- [Provided information]:
-------

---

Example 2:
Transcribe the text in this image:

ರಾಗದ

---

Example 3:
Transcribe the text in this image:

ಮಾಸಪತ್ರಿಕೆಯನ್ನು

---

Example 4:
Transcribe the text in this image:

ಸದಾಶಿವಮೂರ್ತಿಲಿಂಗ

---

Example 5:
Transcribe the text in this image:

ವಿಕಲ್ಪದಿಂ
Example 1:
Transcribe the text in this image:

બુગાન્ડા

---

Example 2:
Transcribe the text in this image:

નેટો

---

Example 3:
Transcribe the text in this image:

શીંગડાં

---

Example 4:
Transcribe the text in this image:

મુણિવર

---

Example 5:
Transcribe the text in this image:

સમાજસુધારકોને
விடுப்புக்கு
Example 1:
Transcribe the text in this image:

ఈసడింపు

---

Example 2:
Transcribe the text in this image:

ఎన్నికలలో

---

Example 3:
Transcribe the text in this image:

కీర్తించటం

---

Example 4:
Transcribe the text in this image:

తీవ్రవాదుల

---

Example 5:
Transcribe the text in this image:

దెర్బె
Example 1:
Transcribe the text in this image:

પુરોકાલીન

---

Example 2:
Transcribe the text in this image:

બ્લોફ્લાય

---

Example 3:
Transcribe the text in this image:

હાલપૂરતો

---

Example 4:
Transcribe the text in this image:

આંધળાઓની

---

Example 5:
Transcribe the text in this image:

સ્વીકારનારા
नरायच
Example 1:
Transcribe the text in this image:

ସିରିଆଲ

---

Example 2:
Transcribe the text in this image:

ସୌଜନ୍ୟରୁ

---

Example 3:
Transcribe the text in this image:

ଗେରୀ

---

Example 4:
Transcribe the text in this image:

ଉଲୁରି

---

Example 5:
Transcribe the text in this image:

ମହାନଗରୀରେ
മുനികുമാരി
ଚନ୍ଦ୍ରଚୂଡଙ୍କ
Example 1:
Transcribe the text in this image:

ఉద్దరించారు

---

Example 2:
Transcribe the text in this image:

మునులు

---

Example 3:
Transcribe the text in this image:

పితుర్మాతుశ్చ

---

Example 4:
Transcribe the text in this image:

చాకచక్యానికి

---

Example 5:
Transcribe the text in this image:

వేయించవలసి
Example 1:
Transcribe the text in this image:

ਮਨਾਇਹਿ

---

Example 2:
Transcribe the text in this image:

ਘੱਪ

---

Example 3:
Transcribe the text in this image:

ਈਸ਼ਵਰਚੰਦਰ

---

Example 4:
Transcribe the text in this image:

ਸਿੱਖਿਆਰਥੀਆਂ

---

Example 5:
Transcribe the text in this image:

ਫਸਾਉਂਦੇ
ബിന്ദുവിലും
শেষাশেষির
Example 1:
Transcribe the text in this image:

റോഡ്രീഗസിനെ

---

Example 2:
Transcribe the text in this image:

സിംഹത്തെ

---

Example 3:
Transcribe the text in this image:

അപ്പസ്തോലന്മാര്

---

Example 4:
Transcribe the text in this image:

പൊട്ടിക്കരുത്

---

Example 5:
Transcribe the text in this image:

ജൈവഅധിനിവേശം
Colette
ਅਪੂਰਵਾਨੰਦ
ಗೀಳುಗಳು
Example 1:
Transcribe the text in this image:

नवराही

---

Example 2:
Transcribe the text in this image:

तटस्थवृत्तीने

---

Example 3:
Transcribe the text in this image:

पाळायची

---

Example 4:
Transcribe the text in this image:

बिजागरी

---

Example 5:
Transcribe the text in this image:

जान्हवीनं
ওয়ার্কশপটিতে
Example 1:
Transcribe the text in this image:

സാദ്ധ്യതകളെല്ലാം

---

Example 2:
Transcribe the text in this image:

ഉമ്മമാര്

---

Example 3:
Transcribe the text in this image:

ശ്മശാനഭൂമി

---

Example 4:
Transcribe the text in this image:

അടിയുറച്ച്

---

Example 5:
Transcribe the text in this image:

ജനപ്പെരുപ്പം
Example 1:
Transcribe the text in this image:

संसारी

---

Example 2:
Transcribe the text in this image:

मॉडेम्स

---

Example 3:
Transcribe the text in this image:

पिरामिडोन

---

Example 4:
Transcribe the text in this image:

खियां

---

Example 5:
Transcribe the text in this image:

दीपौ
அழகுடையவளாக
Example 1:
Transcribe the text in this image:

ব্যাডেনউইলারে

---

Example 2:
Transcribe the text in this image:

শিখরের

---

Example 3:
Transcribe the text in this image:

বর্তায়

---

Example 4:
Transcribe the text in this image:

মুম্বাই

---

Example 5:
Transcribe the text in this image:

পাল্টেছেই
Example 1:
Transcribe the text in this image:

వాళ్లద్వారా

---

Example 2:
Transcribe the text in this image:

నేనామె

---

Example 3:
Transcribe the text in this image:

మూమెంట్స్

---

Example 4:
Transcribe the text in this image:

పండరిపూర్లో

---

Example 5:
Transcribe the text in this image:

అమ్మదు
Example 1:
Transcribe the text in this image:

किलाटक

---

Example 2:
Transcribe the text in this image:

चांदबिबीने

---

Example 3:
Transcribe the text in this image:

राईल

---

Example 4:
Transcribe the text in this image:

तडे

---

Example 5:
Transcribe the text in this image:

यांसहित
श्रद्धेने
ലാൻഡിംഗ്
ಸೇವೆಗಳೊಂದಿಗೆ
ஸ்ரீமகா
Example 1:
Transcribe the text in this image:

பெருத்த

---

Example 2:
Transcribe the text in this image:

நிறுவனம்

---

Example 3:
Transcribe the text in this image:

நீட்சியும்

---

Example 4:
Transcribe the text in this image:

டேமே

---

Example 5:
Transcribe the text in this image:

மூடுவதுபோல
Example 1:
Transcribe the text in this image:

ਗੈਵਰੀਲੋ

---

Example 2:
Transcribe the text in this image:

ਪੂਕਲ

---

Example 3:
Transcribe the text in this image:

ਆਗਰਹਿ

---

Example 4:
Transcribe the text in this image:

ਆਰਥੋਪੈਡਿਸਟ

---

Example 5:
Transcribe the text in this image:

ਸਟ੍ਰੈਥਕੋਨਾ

-------

- [Task brief]:
Give the listing again exactly as it appears.

- [Answer]:
---

Example 2:
Transcribe the text in this image:

ರಾಗದ

---

Example 3:
Transcribe the text in this image:

ಮಾಸಪತ್ರಿಕೆಯನ್ನು

---

Example 4:
Transcribe the text in this image:

ಸದಾಶಿವಮೂರ್ತಿಲಿಂಗ

---

Example 5:
Transcribe the text in this image:

ವಿಕಲ್ಪದಿಂ
Example 1:
Transcribe the text in this image:

બુગાન્ડા

---

Example 2:
Transcribe the text in this image:

નેટો

---

Example 3:
Transcribe the text in this image:

શીંગડાં

---

Example 4:
Transcribe the text in this image:

મુણિવર

---

Example 5:
Transcribe the text in this image:

સમાજસુધારકોને
விடுப்புக்கு
Example 1:
Transcribe the text in this image:

ఈసడింపు

---

Example 2:
Transcribe the text in this image:

ఎన్నికలలో

---

Example 3:
Transcribe the text in this image:

కీర్తించటం

---

Example 4:
Transcribe the text in this image:

తీవ్రవాదుల

---

Example 5:
Transcribe the text in this image:

దెర్బె
Example 1:
Transcribe the text in this image:

પુરોકાલીન

---

Example 2:
Transcribe the text in this image:

બ્લોફ્લાય

---

Example 3:
Transcribe the text in this image:

હાલપૂરતો

---

Example 4:
Transcribe the text in this image:

આંધળાઓની

---

Example 5:
Transcribe the text in this image:

સ્વીકારનારા
नरायच
Example 1:
Transcribe the text in this image:

ସିରିଆଲ

---

Example 2:
Transcribe the text in this image:

ସୌଜନ୍ୟରୁ

---

Example 3:
Transcribe the text in this image:

ଗେରୀ

---

Example 4:
Transcribe the text in this image:

ଉଲୁରି

---

Example 5:
Transcribe the text in this image:

ମହାନଗରୀରେ
മുനികുമാരി
ଚନ୍ଦ୍ରଚୂଡଙ୍କ
Example 1:
Transcribe the text in this image:

ఉద్దరించారు

---

Example 2:
Transcribe the text in this image:

మునులు

---

Example 3:
Transcribe the text in this image:

పితుర్మాతుశ్చ

---

Example 4:
Transcribe the text in this image:

చాకచక్యానికి

---

Example 5:
Transcribe the text in this image:

వేయించవలసి
Example 1:
Transcribe the text in this image:

ਮਨਾਇਹਿ

---

Example 2:
Transcribe the text in this image:

ਘੱਪ

---

Example 3:
Transcribe the text in this image:

ਈਸ਼ਵਰਚੰਦਰ

---

Example 4:
Transcribe the text in this image:

ਸਿੱਖਿਆਰਥੀਆਂ

---

Example 5:
Transcribe the text in this image:

ਫਸਾਉਂਦੇ
ബിന്ദുവിലും
শেষাশেষির
Example 1:
Transcribe the text in this image:

റോഡ്രീഗസിനെ

---

Example 2:
Transcribe the text in this image:

സിംഹത്തെ

---

Example 3:
Transcribe the text in this image:

അപ്പസ്തോലന്മാര്

---

Example 4:
Transcribe the text in this image:

പൊട്ടിക്കരുത്

---

Example 5:
Transcribe the text in this image:

ജൈവഅധിനിവേശം
Colette
ਅਪੂਰਵਾਨੰਦ
ಗೀಳುಗಳು
Example 1:
Transcribe the text in this image:

नवराही

---

Example 2:
Transcribe the text in this image:

तटस्थवृत्तीने

---

Example 3:
Transcribe the text in this image:

पाळायची

---

Example 4:
Transcribe the text in this image:

बिजागरी

---

Example 5:
Transcribe the text in this image:

जान्हवीनं
ওয়ার্কশপটিতে
Example 1:
Transcribe the text in this image:

സാദ്ധ്യതകളെല്ലാം

---

Example 2:
Transcribe the text in this image:

ഉമ്മമാര്

---

Example 3:
Transcribe the text in this image:

ശ്മശാനഭൂമി

---

Example 4:
Transcribe the text in this image:

അടിയുറച്ച്

---

Example 5:
Transcribe the text in this image:

ജനപ്പെരുപ്പം
Example 1:
Transcribe the text in this image:

संसारी

---

Example 2:
Transcribe the text in this image:

मॉडेम्स

---

Example 3:
Transcribe the text in this image:

पिरामिडोन

---

Example 4:
Transcribe the text in this image:

खियां

---

Example 5:
Transcribe the text in this image:

दीपौ
அழகுடையவளாக
Example 1:
Transcribe the text in this image:

ব্যাডেনউইলারে

---

Example 2:
Transcribe the text in this image:

শিখরের

---

Example 3:
Transcribe the text in this image:

বর্তায়

---

Example 4:
Transcribe the text in this image:

মুম্বাই

---

Example 5:
Transcribe the text in this image:

পাল্টেছেই
Example 1:
Transcribe the text in this image:

వాళ్లద్వారా

---

Example 2:
Transcribe the text in this image:

నేనామె

---

Example 3:
Transcribe the text in this image:

మూమెంట్స్

---

Example 4:
Transcribe the text in this image:

పండరిపూర్లో

---

Example 5:
Transcribe the text in this image:

అమ్మదు
Example 1:
Transcribe the text in this image:

किलाटक

---

Example 2:
Transcribe the text in this image:

चांदबिबीने

---

Example 3:
Transcribe the text in this image:

राईल

---

Example 4:
Transcribe the text in this image:

तडे

---

Example 5:
Transcribe the text in this image:

यांसहित
श्रद्धेने
ലാൻഡിംഗ്
ಸೇವೆಗಳೊಂದಿಗೆ
ஸ்ரீமகா
Example 1:
Transcribe the text in this image:

பெருத்த

---

Example 2:
Transcribe the text in this image:

நிறுவனம்

---

Example 3:
Transcribe the text in this image:

நீட்சியும்

---

Example 4:
Transcribe the text in this image:

டேமே

---

Example 5:
Transcribe the text in this image:

மூடுவதுபோல
Example 1:
Transcribe the text in this image:

ਗੈਵਰੀਲੋ

---

Example 2:
Transcribe the text in this image:

ਪੂਕਲ

---

Example 3:
Transcribe the text in this image:

ਆਗਰਹਿ

---

Example 4:
Transcribe the text in this image:

ਆਰਥੋਪੈਡਿਸਟ

---

Example 5:
Transcribe the text in this image:

ਸਟ੍ਰੈਥਕੋਨਾ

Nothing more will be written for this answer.